Ele foi transferido para um tribunal, ao qual havia se negado a comparecer pela manhã para ser notificado da condenação a 12 anos e um dia de prisão pelo seqüestro e desaparecimento de Miguel Ángel Sandoval, militante do Movimento da Esquerda Revolucionária (MIR).

Após a ordem de prisão do juiz Alejandro Solís, cerca de 20 policiais de várias divisões foram à casa de Contreras para efetuar a detenção.

A imprensa local afirma que o ex-chefe da Dina durante o governo de Augusto Pinochet (1973-90) tentou resistir à prisão e teria chegado a sacar uma arma.

Advogado

Embora o advogado de Contreras, Juan Carlos Manns, tenha ido à Corte de Apelações de Santiago nesta sexta-feira para receber a notificação, o juiz expediu a ordem de prisão afirmando qe "o próprio condenado deve aparecer para conhecer a sua situação".

A setença havia sido decidida pela Corte Suprema do Chile em 17 de novembro do ano passado.

Para um dos advogados de defesa, Nelson Caucoto, a recusa de Contreras em ser notificado é um fato "profundamente isolado" e "sem repercussões".

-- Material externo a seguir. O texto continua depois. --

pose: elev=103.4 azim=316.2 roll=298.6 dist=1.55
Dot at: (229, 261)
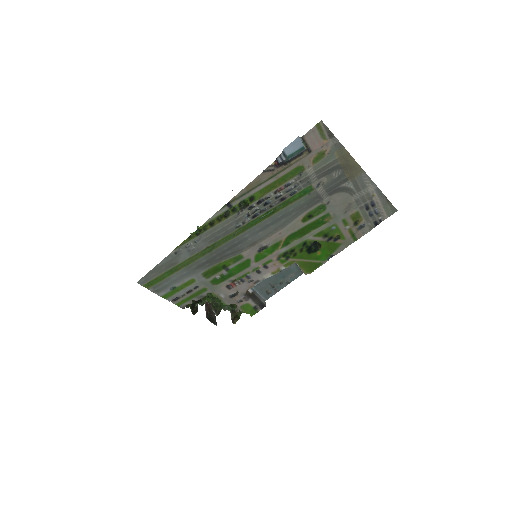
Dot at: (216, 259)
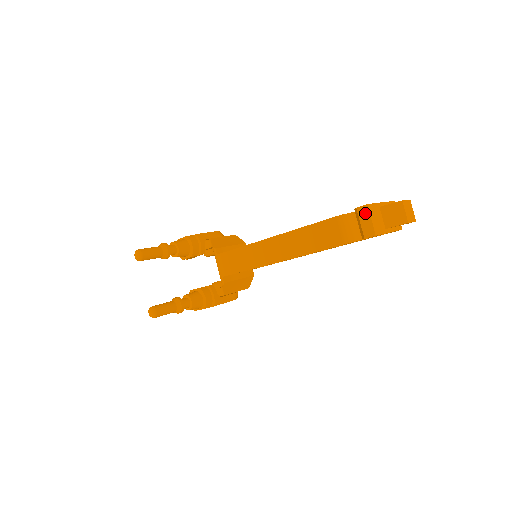
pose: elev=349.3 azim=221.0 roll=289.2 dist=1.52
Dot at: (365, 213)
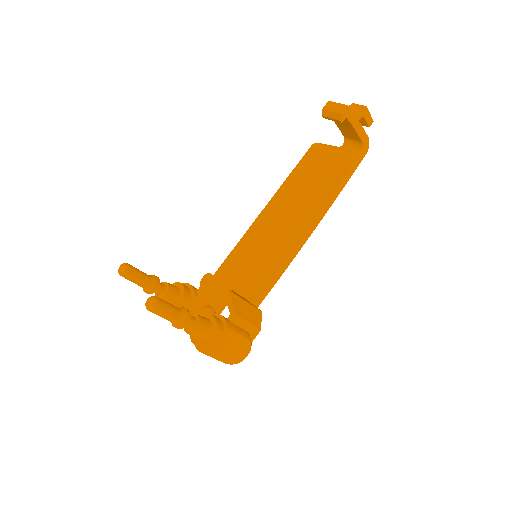
Dot at: (330, 105)
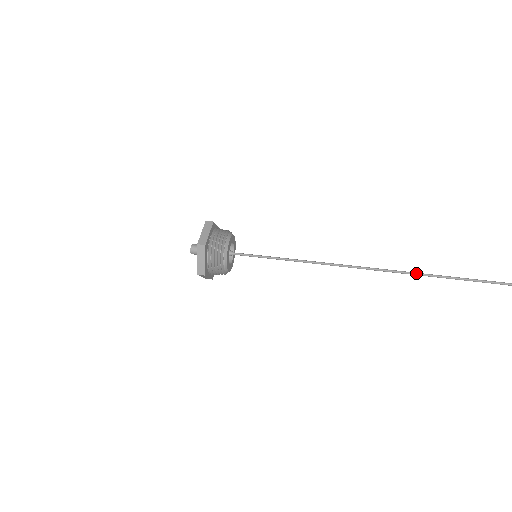
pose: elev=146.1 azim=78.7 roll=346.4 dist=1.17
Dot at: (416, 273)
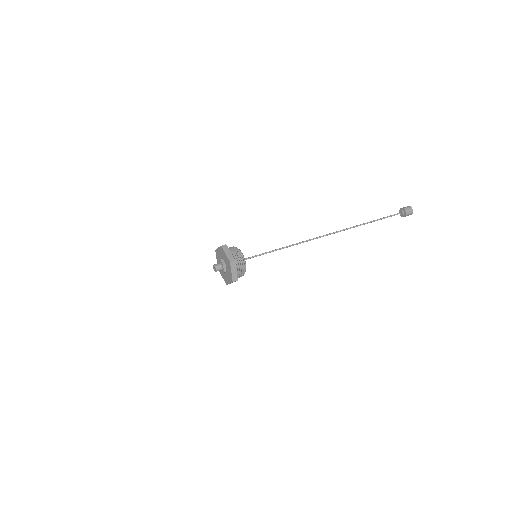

Os policiais que prenderam Contreras, de 75 anos, seguiram de carro em grande velocidade pelas ruas de Santiago, rumo ao tribunal, onde estavam muitos ativistas dos direitos humanos.

Além de Contreras, quatro ex-agentes da polícia secreta do governo Pinochet também foram levados presos nesta sexta-feira: Miguel Krassnoff, Marcelo Moren Brito, Fernando Laureani e Gerardo Godoy.

Eles também foram condenados por envolvimento no seqüestro de Sandoval, e suas penas variam de 5 a 12 anos de prisão.

A decisão marca um importante precedente judicial no Chile para outros casos de militantes desaparecidos durante a ditadura, já que a Justiça desconsiderou a anistia decretada pelo governo militar.